The poetry of the Romantic era rejects neoclassicism and the Enlightenment and is characterized by individualism and subjectivity, emotion and the pastoral. There is a concern for the poet as genius and for the hero’s inner struggles and passions. While definitions of the term vary, Romanticism continues to exert considerable influence on Western thought and art, but it should not be confused with contemporary notions of what is Romantic. Almost every country has produced romantic poets.

A broad artistic and philosophical movement that began in late 18th century Germany, Romanticism arrived in different countries at different times. The complexity and multiplicity of the movement is reflected in the various definitions of the term, causing the American scholar AO Lovejoy to point out that romantic means so many things that it means nothing by itself. While love may be a subject of romantic poetry, romance has little in common with what is commonly thought of as romantic.

Romanticism was generally a reaction to the Enlightenment and continues to exert an influence on Western ideas and thoughts. The poetry of the Romantic era glorifies the individual; the poet becomes a prophet or moral leader who gives voice to the common man and to nature. Rather than adhering to conventional forms, Romantic-era poetry created new modes of expression and a dynamic language for articulating how a personal experience becomes representative of all human experience.

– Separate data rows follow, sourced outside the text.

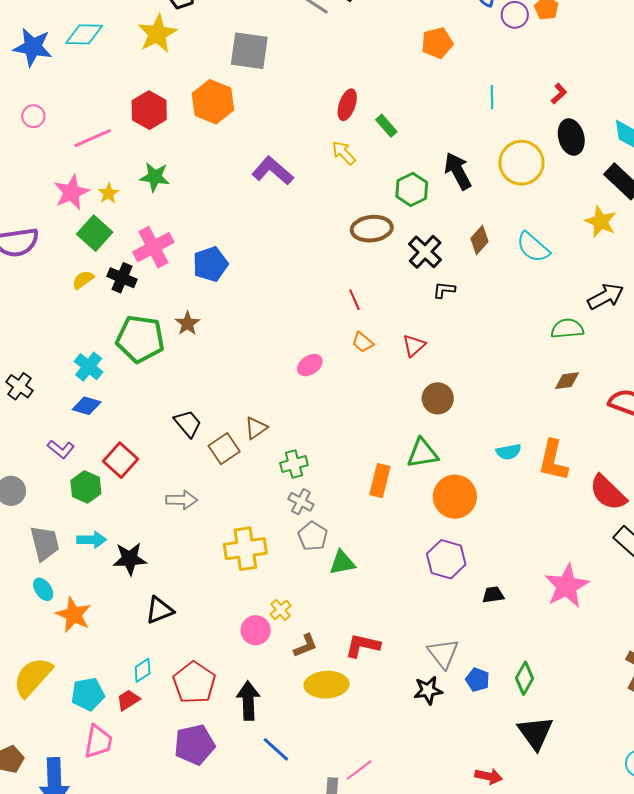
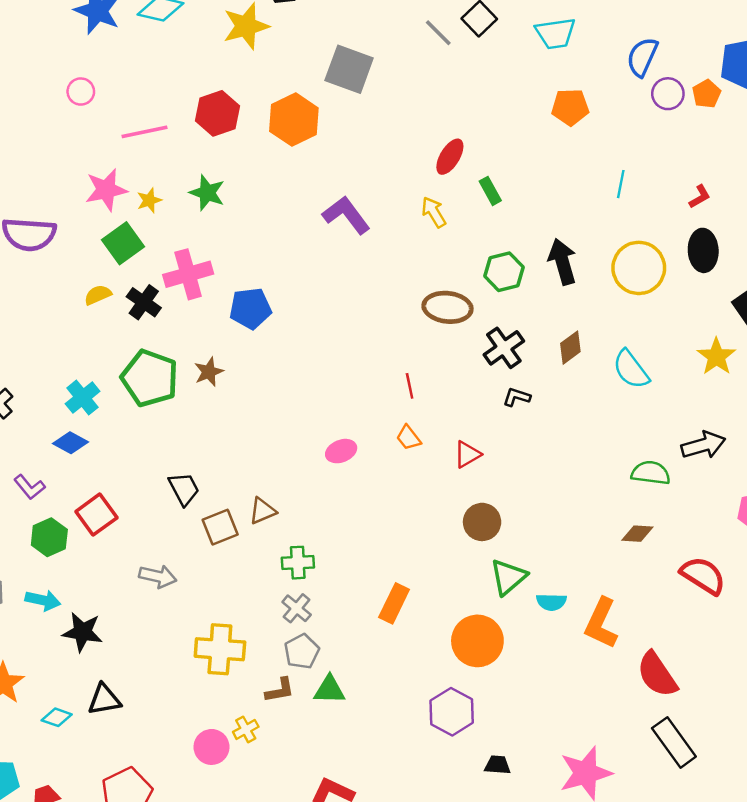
green triangle: (423, 453) -> (508, 577), moved, turned -44
brown L-shape: (305, 646) -> (280, 690), moved
cyan diamond: (143, 670) -> (57, 717), moved, turned 40

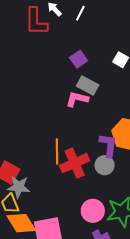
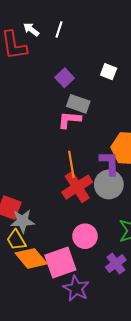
orange line: (57, 151) -> (71, 164), moved
gray circle: (105, 165) -> (109, 184), size x1.4
pink circle: (93, 211) -> (85, 236), moved

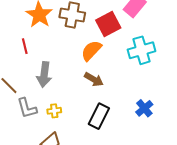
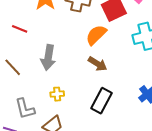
red line: (25, 46) -> (20, 29), moved, turned -56
gray L-shape: (27, 108) -> (25, 109), moved

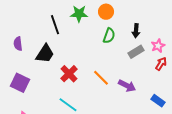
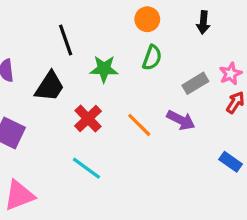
green star: (79, 14) -> (104, 69), moved
black arrow: (136, 31) -> (203, 22), moved
purple arrow: (127, 86) -> (181, 120), moved

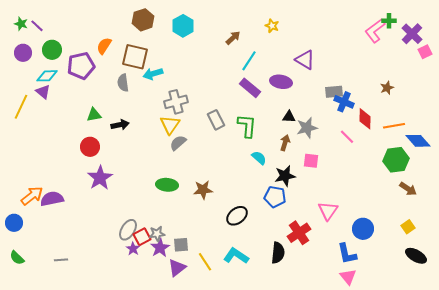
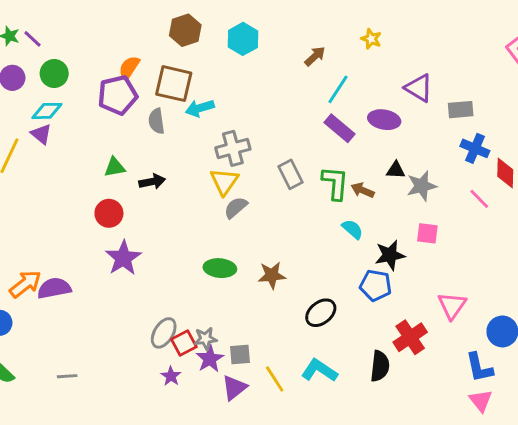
purple pentagon: (81, 66) -> (118, 95), moved
gray rectangle: (334, 92) -> (461, 110), moved
brown arrow: (285, 143) -> (363, 190), moved, turned -84
purple star: (133, 249) -> (171, 376), moved

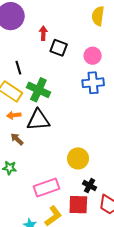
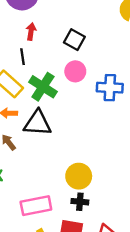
red arrow: (43, 33) -> (31, 31), moved
pink circle: (93, 56) -> (75, 71), moved
black cross: (90, 186) -> (80, 202), moved, turned -32

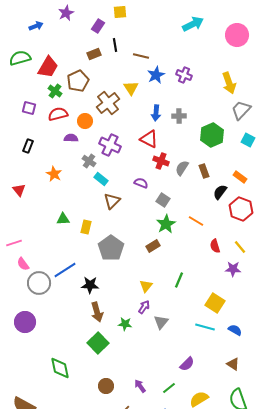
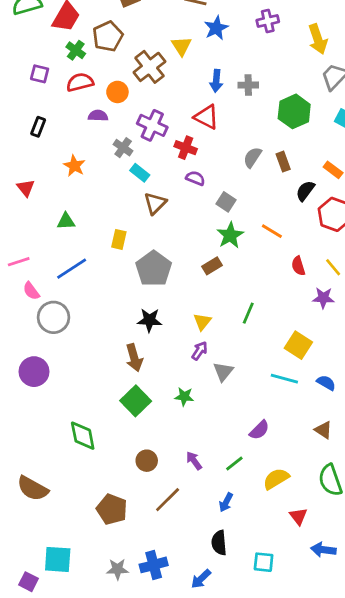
purple cross: (184, 75) -> (268, 21), moved, turned -35
red cross: (161, 161) -> (186, 148), moved
green triangle: (63, 219) -> (66, 221), moved
blue line: (65, 270) -> (72, 269), moved
black star: (90, 285) -> (149, 320), moved
green star: (125, 324) -> (184, 397), moved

Nature is a substantial presence in romantic poetry, serving as both teacher and companion. Poets regarded their art as a mediation between humanity and nature and staged their own human dramas. The romantic wanderer and indirectly the reader would learn their place in the universe by traveling through the dark spaces of nature and the exotic lands of dreams. The mysterious, the monstrous and the strange are all poetic predilections of the Romantic era.

Generally the poetry of the Romantic era emphasized intuition and imagination over reason, everyday language over inscrutable poetic form, and the pastoral over the urban. Imagination is the gateway to transcendence and the poet filters powerful emotions and emotional responses, translating them into an accessible poetic form. The possibly extreme idealism of Romantic era poetry characterized by the pursuit of immortality, perfection and pure love often conflicted with the realities of everyday life.

Some of the best known poets of the Romantic era include William Wordsworth, Robert Burns and Percy Bysshe Shelley. Ralph Waldo Emerson, Edgar Allan Poe and Henry Wadsworth Longfellow are representative American Romantic poets. The movement also included such accomplished female poets as Mary Shelley, Mary Robinson and Charlotte Turner Smith.

Romanticism as a movement lasted well into the 20th century and its ideals and themes in poetry have yet to die out completely. Aspects of Romanticism can be found in many later movements, including Surrealism and French Symbolism. Some literary theorists have begun to question the Romantic perception of the poet as an individual genius and creator. Instead, they argue that a poem is part of a web or archive or other text, and that the poet is part of a collective of voices limited by the boundaries of language.